Inc.com columnist Alison Green answers questions about workplace and management issues--everything from how to deal with a micromanaging boss to how to talk to someone on your team about body odor.
A reader asks:
I am a female manager at a small, mostly male company, and directly manage several people (all male). One of the six has worked for me for multiple years. Since he began his employment, I always felt he had a "crush" on me and kept my distance (as much as I could as his manager).
His crush has gotten increasingly more obsessive over the past year: constantly staring at me, using absurd reasons to contact me through email/messenger/texts, whether at work or evening/weekends, and getting extremely emotional/upset if I do not frequently talk with him or provide feedback for his every task. He never says anything inappropriate or makes any advances but is making me increasingly more uncomfortable.
My tendency to avoid the employee combined with my obvious annoyance with his increasingly absurd reasons to interact with me is reflecting poorly on my management skills -- to the extent that my manager is questioning my abilities to manage.
Green responds:
I think your move here should be to address the problematic behaviors, while leaving the presumed cause of the behaviors (the crush) out of it. In fact, it doesn't really matter if there's a crush in play or not, because what he's doing is inappropriate regardless of what's behind it.
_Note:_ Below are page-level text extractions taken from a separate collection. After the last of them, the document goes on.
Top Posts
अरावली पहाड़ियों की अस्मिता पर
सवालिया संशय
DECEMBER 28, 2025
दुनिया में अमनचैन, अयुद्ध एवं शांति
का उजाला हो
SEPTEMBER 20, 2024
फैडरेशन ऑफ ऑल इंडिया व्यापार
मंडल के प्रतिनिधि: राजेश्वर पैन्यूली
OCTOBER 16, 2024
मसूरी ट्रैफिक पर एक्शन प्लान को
It also might be easier for you to tackle this stuff if you remove "crush" from your thinking and instead just see "legitimate conduct and performance issues that I need to address like any other."
Specifically, that would mean the following:
* Address the staring. When you see him staring, meet his eyes and say, "Is there something you needed?" Do this every time you see it. Chances are good that it's going to jog him into realizing that he's staring, and he'll stop. But if that doesn't happen, then you can address the pattern: "I keep noticing you looking at me. What's up?" Followed by, if necessary, "Could you stop that? It's unnerving to me. Thank you."
* Address the constant emailing/texting: "I'm finding that I'm getting so many emails and texts from you that it's interfering with my ability to focus on other projects. Can you please save up anything that's not time-sensitive for our weekly check-in (or for one email a week, or whatever makes sense in your context)?" Then, if it continues: "As I mentioned previously, I need you to save this sort of thing up for our weekly check-in, but it's still happening. What's going on?"
* Address the emotional reaction if you don't talk with him "enough": "I'm not going to be able to provide you with feedback on every small task, although I'm glad to debrief some key projects during our weekly meeting. Why don't you propose one or two each week that you'd like to debrief and we can do that then? Beyond that, though, I need the person in your role to work pretty independently, without daily interaction with me. Is that something you can do?"
And again, the key here is to see all of this the same way you'd see any other performance issue. "Motivated by a crush" doesn't move him to a special category where he's not manageable or where it's okay for you to avoid him.
Take on the specific behaviors, forget the crush, and see what happens.